How Does Drug Concentration Decline Over Time? - Zero-order Kinetics
Fig 5 Graph to show decline of drug concentration with time when elimination is a zero-order process. A constant amount of drug is eliminated in a given time (rather than a constant fraction). The concept of 'half-life' is no longer relevant because the time period required for the plasma drug concentration to halve depends on the plasma concentration.
Fig 6 Graph to show how the rate of elimination fails to increase with increasing drug dose in a zero-order process. Although a dose of 2D results in twice and 3D three times the initial plasma concentrations of D at any time point, elimination of higher doses takes a greater length of time. The effect of dose increases is only predictable initially. At any subsequent time point the relationship between changes in dose and plasma concentration is difficult to predict.

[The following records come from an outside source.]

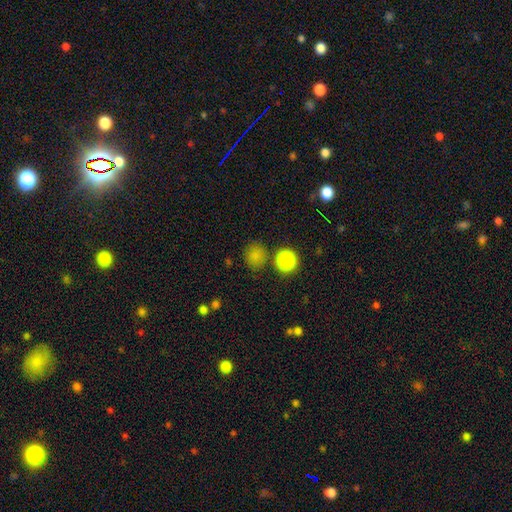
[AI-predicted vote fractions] Smooth or featured?
  - smooth: 77% *
  - star or artifact: 18%
  - featured or disk: 5%
How rounded?
  - round: 83% *
  - in between: 16%
  - cigar-shaped: 1%
Merging?
  - none: 80% *
  - minor disturbance: 11%
  - merger: 5%
  - major disturbance: 4%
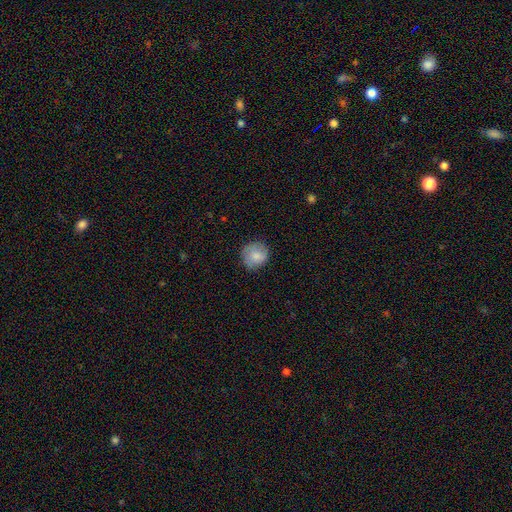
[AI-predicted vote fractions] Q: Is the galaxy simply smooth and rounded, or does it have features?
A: smooth — 82%.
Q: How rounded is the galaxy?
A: round — 88%.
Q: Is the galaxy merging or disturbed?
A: none — 79%.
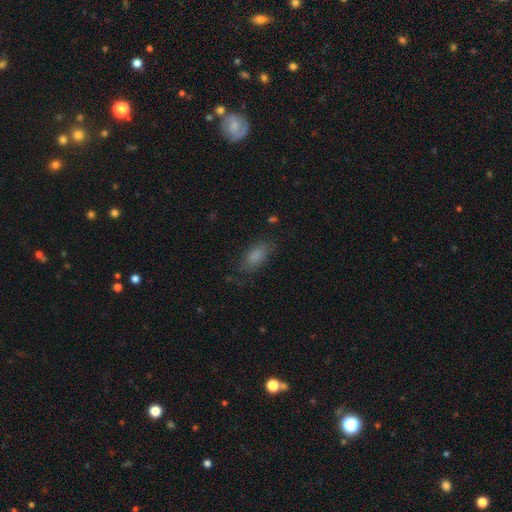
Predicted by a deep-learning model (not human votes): A smooth galaxy with no disk features (81%) that is in between round and cigar-shaped (86%). Merging: none (70%).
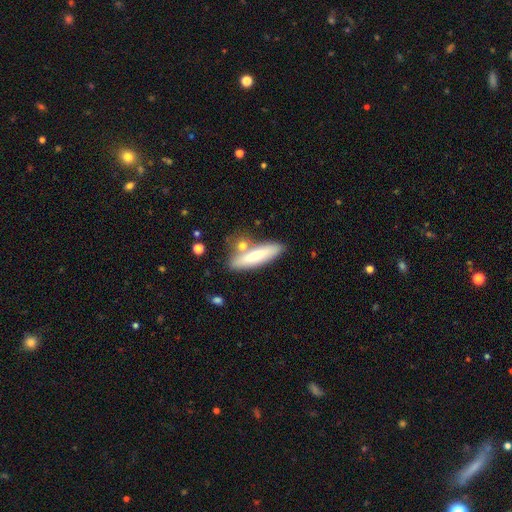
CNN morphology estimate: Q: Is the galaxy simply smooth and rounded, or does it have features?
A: smooth — 64%.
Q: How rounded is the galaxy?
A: cigar-shaped — 71%.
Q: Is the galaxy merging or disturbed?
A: none — 69%.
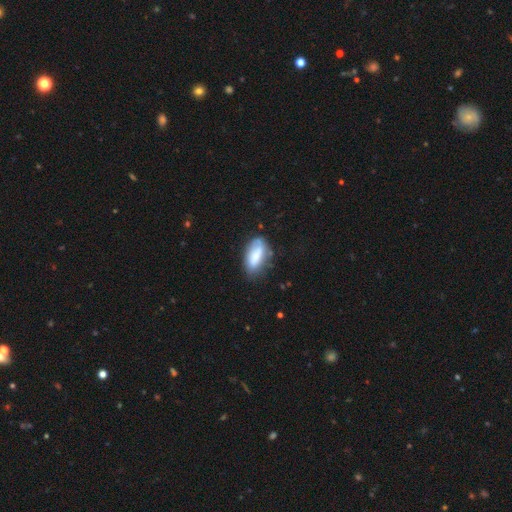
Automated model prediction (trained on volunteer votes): This appears to be a smooth galaxy with no disk features (68%) that is in between round and cigar-shaped (86%). Merging: none (58%).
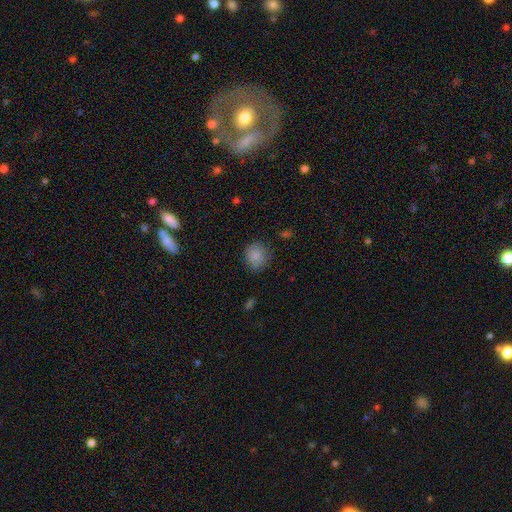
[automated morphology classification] The model was most divided on "merging": none: 77%, minor disturbance: 18%, major disturbance: 4%, merger: 1%. More confident: smooth or featured — smooth (84%); how rounded — round (82%).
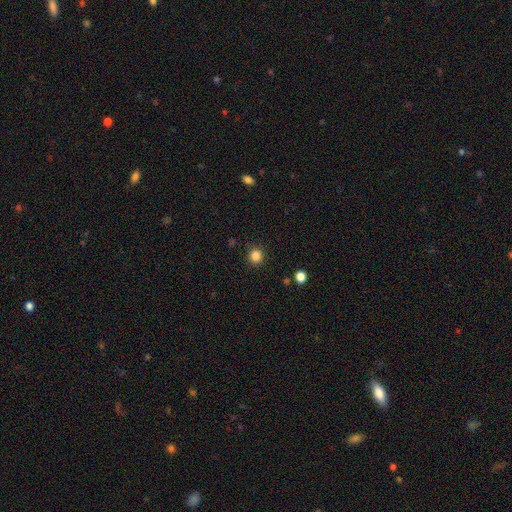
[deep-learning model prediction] Q: Smooth or featured?
A: smooth (85%); runner-up: star or artifact (12%)
Q: How rounded?
A: round (90%); runner-up: in between (9%)
Q: Merging?
A: none (90%); runner-up: minor disturbance (7%)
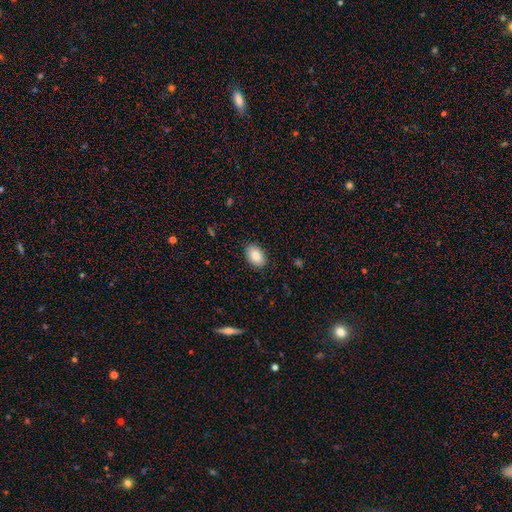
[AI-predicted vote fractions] Smooth or featured? Predicted: smooth (p=0.87). How rounded? Predicted: in between (p=0.89). Merging? Predicted: none (p=0.88).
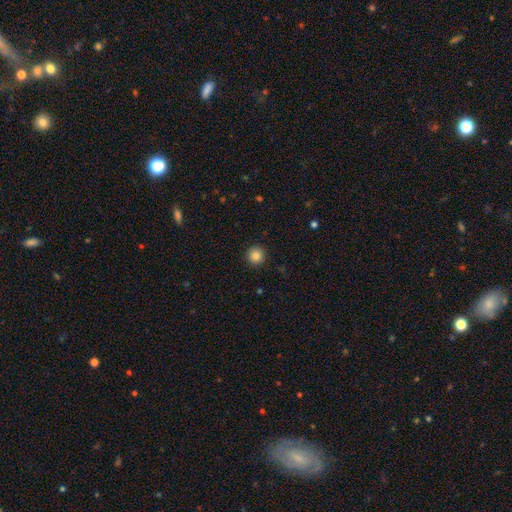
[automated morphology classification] A smooth galaxy with no disk features (85%) that is round (95%).

Vote fractions:
- Smooth or featured? smooth: 85% / star or artifact: 10% / featured or disk: 4%
- How rounded? round: 95% / in between: 4% / cigar-shaped: 1%
- Merging? none: 92% / minor disturbance: 5% / major disturbance: 2% / merger: 1%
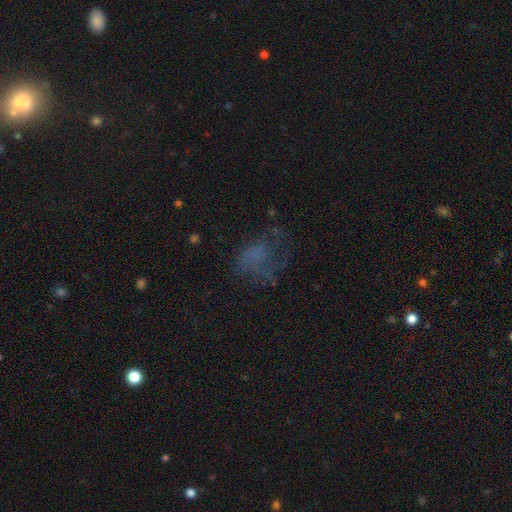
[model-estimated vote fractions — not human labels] The model was most divided on "merging": none: 41%, major disturbance: 36%, minor disturbance: 20%, merger: 3%. Remaining: smooth or featured — smooth (42%).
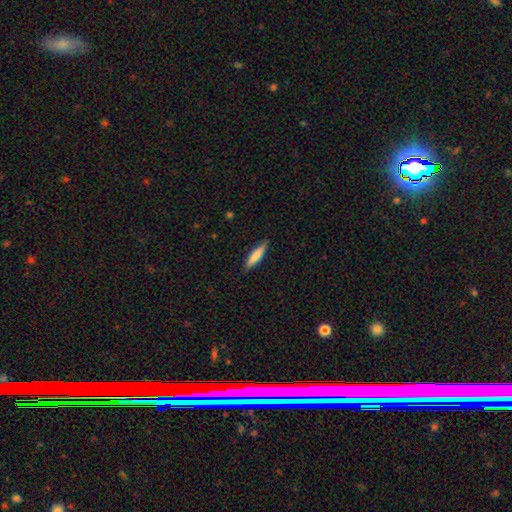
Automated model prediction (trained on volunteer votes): Smooth or featured: smooth — 75% (featured or disk — 19%)
How rounded: cigar-shaped — 82% (in between — 17%)
Merging: none — 88% (minor disturbance — 9%)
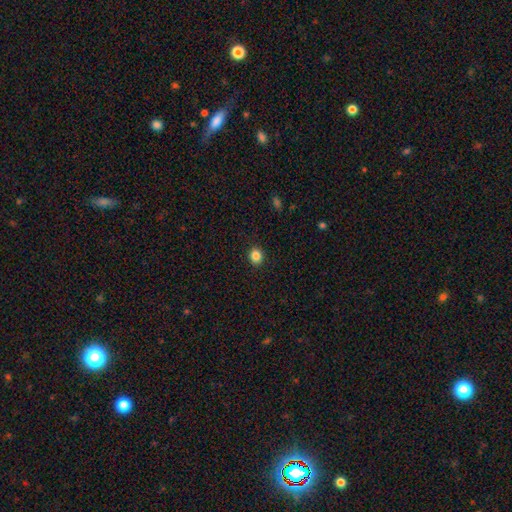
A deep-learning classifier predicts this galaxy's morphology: Smooth or featured: smooth — 85% (star or artifact — 11%)
How rounded: round — 80% (in between — 19%)
Merging: none — 92% (minor disturbance — 6%)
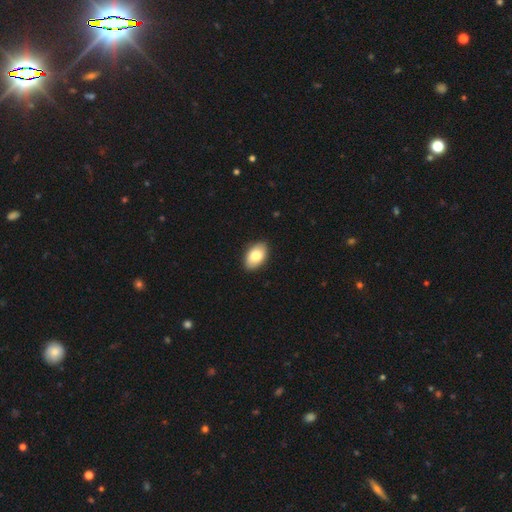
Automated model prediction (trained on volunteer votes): Overall: smooth (81%). How rounded: in between (93%). Merging: none (88%).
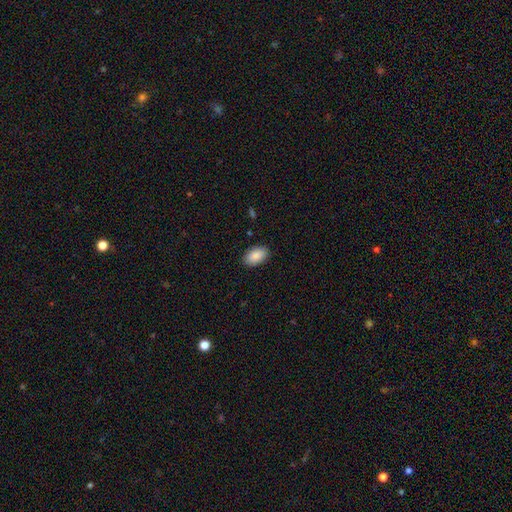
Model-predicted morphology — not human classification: A smooth galaxy with no disk features (89%) that is in between round and cigar-shaped (94%). Merging: none (89%).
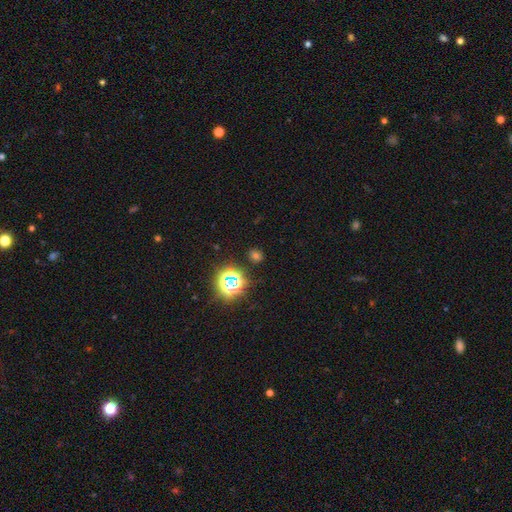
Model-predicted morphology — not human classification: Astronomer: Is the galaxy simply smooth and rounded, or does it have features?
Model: smooth — 55% (runner-up: star or artifact, 39%).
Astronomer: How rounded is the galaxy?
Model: round — 59% (runner-up: in between, 40%).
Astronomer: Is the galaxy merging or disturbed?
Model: none — 84%.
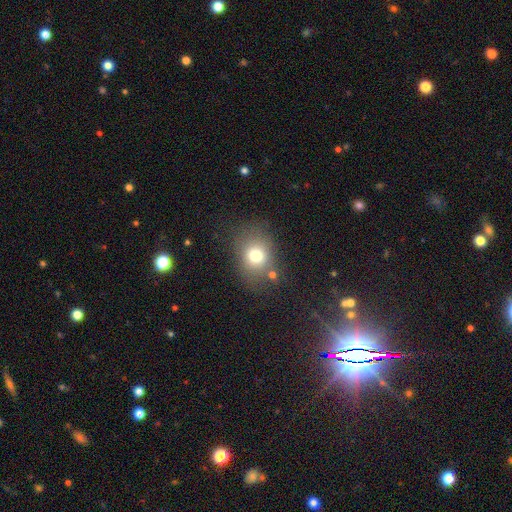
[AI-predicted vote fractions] A smooth galaxy with no disk features (74%) that is round (51%). Merging: none (67%).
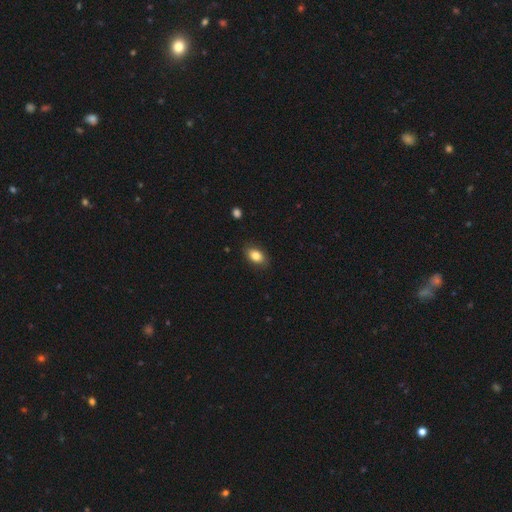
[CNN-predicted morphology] smooth 84%, featured or disk 9%, star or artifact 8%. Down the decision tree: how rounded — in between (86%); merging — none (86%).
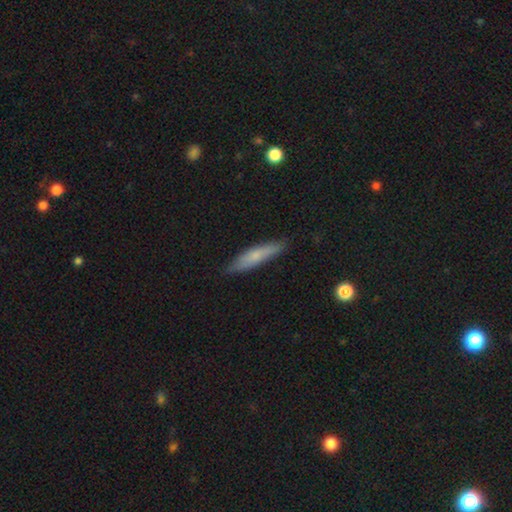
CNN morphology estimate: smooth-or-featured: smooth: 67% | featured or disk: 27% | star or artifact: 6%
  how-rounded: cigar-shaped: 83% | in between: 15% | round: 2%
  merging: none: 84% | minor disturbance: 13% | major disturbance: 2% | merger: 1%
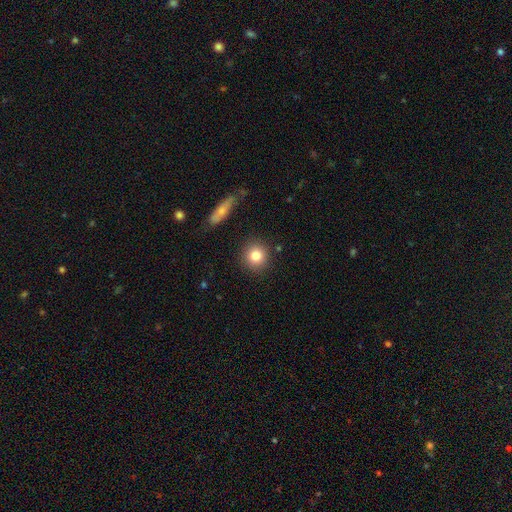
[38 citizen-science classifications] This is likely a smooth galaxy (79%). How rounded: clearly round (93%). Merging: clearly none (91%).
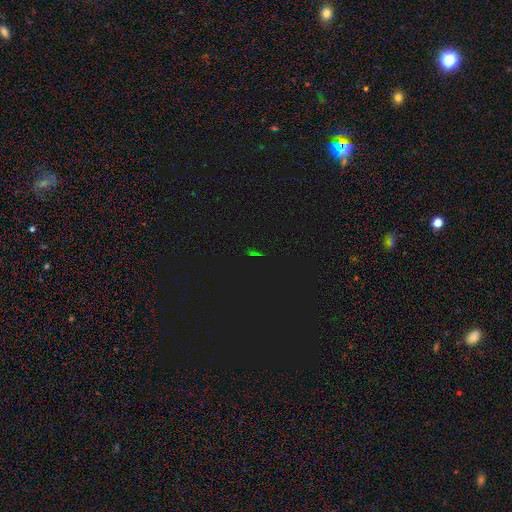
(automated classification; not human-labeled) This is likely a star or artifact rather than a galaxy (70%).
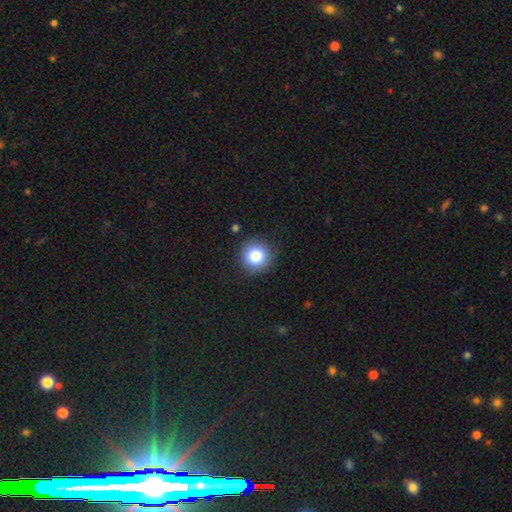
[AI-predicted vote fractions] The model was most divided on "smooth or featured": smooth: 82%, star or artifact: 10%, featured or disk: 8%. More confident: how rounded — round (94%); merging — none (89%).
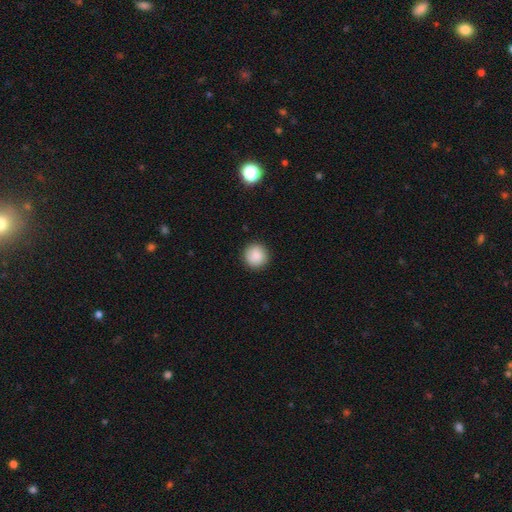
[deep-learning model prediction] This appears to be a smooth galaxy with no disk features (87%) that is round (93%). Merging: none (90%).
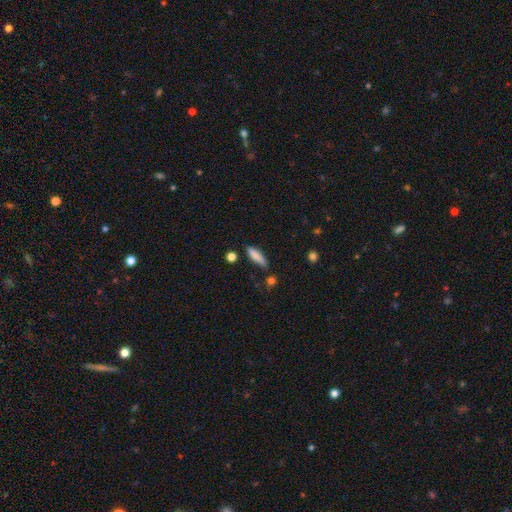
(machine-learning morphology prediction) smooth-or-featured: smooth: 82% | featured or disk: 11% | star or artifact: 7%
  how-rounded: cigar-shaped: 64% | in between: 33% | round: 2%
  merging: none: 72% | minor disturbance: 19% | merger: 5% | major disturbance: 4%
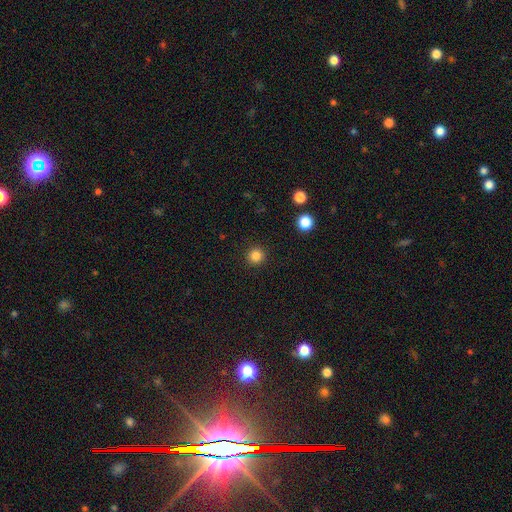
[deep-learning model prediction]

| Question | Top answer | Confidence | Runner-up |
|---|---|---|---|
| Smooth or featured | smooth | 84% | star or artifact (12%) |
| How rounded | round | 95% | in between (4%) |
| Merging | none | 92% | minor disturbance (5%) |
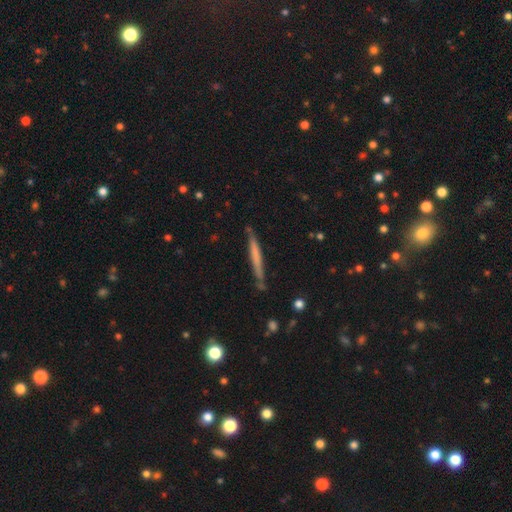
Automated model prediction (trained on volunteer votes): Smooth or featured? smooth (54%)
How rounded? cigar-shaped (96%)
Merging? none (82%)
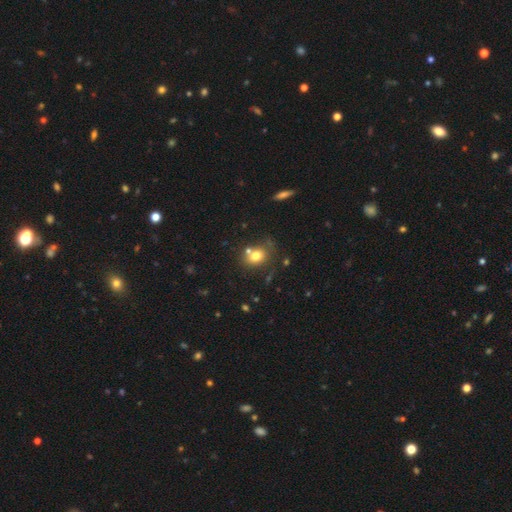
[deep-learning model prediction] Smooth or featured? smooth (74%)
How rounded? round (54%)
Merging? none (59%)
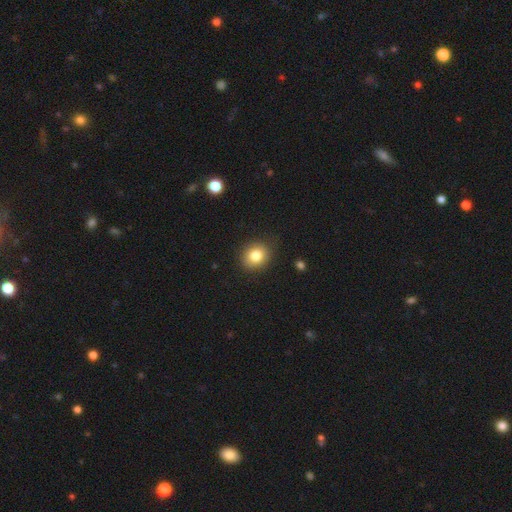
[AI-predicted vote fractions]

Similarly the time taken for the plasma concentration to halve becomes dose- and time-dependent.
Although the elimination of most drugs given in therapeutic doses is a first-order process, in which there is no limit to the capacity of the processes of metabolism and excretion, at toxic doses the availability of the metabolising enzymes may be exceeded. An important clinical example is overdosage of paracetamol where the capacity of glucuronide and sulphate conjugation is exceeded and the drug can be eliminated only by oxidation (producing a metabolite with devastating effects on liver cells). For a few drugs in common use (e.g. phenytoin, alcohol) metabolising capacity is exceeded (saturated) within the therapeutic range of dosage.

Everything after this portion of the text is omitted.